Fried delicacies, aerated drinks, fast food, cheese-based recipes — they all keep us restlessly striving to fulfil uncontrolled passions and desires, ultimately leading to pain, grief and disease.
Inertia giving or Tamasik food
Tamasik food takes away energy from the body and mind. Food that is old or cold, overly fermented, moldy, has lost its essence, has been processed and preserved, is overcooked is considered tamasic as it has no spark of life in it.
Meat and alcoholic drinks fall in this category. Think about reheated foods lacking energy when you see burgers piled up under hot lights or frozen potatoes being fried to serve your palate! Such food may add matter to the body but then creates a feeling of heaviness and lethargy.

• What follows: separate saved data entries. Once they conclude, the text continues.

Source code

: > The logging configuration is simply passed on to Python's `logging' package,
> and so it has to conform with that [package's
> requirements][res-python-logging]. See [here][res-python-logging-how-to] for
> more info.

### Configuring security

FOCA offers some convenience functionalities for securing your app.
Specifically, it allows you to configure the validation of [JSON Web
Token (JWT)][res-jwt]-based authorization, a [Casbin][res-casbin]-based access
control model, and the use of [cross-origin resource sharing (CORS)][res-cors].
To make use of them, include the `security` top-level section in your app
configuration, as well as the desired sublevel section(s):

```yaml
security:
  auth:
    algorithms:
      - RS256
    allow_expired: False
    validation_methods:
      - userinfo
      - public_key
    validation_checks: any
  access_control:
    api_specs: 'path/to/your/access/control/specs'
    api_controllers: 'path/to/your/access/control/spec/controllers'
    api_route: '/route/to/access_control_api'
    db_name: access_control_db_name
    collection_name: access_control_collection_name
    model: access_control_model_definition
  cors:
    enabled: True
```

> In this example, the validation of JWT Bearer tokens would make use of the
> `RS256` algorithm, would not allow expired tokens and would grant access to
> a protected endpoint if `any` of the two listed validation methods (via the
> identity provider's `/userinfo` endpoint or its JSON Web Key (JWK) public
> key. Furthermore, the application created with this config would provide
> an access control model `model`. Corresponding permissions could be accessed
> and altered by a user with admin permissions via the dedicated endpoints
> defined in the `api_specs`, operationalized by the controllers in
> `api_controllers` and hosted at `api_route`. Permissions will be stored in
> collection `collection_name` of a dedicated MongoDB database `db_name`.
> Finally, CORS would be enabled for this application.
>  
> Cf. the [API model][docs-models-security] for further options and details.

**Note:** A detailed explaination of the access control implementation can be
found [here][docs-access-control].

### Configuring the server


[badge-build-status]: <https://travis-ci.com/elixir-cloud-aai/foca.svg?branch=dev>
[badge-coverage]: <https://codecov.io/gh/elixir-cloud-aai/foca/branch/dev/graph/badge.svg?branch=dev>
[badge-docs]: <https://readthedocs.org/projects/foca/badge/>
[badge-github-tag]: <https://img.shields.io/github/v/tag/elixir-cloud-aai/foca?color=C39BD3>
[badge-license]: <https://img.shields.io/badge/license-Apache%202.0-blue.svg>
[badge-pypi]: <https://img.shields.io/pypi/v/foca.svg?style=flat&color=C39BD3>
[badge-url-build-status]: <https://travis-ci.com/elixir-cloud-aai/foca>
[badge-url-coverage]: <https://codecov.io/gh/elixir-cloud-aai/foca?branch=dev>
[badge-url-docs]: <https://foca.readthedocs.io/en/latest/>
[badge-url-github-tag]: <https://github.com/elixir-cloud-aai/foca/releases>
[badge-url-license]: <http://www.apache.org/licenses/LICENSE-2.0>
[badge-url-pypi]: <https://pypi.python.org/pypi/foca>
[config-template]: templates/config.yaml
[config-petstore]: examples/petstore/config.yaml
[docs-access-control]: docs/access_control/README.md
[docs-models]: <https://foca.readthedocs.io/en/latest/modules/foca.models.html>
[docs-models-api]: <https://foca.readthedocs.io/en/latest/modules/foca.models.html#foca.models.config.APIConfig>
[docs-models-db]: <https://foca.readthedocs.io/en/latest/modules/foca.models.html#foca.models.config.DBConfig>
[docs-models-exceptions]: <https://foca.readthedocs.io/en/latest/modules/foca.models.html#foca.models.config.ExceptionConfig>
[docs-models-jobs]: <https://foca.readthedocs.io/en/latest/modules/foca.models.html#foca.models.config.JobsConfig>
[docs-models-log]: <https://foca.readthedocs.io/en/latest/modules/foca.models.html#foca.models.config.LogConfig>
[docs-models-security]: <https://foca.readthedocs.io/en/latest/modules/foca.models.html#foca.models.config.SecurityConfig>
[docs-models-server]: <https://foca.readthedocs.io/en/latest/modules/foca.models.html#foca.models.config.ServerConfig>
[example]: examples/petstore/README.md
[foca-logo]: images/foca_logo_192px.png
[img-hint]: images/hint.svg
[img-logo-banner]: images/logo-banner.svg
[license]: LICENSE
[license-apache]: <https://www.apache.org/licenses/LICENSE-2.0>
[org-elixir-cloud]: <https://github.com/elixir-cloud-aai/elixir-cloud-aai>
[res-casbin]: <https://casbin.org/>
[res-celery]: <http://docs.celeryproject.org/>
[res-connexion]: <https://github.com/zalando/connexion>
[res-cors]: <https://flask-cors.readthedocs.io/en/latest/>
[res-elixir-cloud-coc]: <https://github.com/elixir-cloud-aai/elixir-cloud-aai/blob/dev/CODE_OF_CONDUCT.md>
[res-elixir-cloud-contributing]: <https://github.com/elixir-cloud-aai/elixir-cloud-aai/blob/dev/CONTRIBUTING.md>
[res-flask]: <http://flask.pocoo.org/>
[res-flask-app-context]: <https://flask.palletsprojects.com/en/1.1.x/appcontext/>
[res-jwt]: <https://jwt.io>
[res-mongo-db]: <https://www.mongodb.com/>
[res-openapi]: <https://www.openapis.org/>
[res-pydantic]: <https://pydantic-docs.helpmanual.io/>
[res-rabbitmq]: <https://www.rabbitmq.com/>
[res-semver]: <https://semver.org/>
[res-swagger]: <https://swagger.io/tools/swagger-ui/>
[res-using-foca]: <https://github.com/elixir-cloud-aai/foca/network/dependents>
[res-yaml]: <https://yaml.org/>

One oscillates between an irritating restlessness and a tendency to fall asleep. Such food may lead to toxic accumulation of unwanted chemicals and substances in the body — lactic acid, uric acid or overabundance of fats and sugars which manifest as general aches and pains and ultimately disease.
Our bodies also have closets — places where we store what we eat which the body can’t use. The arteries are nice open pipes where we store unusable fats and cholesterol. Our joints have crevices that are perfect for storing toxins.
As time passes, arteries clog and joints ache and swell. When eating lighter and more wholesome foods which the body can digest and assimilate, there is no need to store the excesses in the body’s ‘closets’.
(Dr Renu Mahtani is a physician)
The art of ‘Mindful Eating’
Choose foods that compel chewing: We are often in the habit of eating soft, messy, pasty and watery foods. This leads to fast eating, over eating, hungerless eating and consumption of excess salt and spices.
Chew thoroughly: You will notice that when you chew food thoroughly, you enjoy every morsel of the meal. Digestion of starches is facilitated with thorough chewing, as food remains in the mouth for a longer time.
Reduce intake of foods that cause constipation: Certain foods take longer to digest like meat, eggs, commercially available fried items and maida containing items (burgers, pizzas, samosas), which are usually made in hydrogenated oils.
They take a longer time to get digested, putting a great deal of strain on the digestive apparatus. The waste products tend to stagnate and clog the bowels causing constipation.
Fasting is good: Periodic fasting (fruits only once a week) is one of the best methods of guarding our health, cleansing the body of toxins, and increasing longevity and mental stability.
Pray before you eat: Praying before meals actually helps us with our digestion. The production of amylase in the saliva increases by 22 per cent with five minutes of meditation.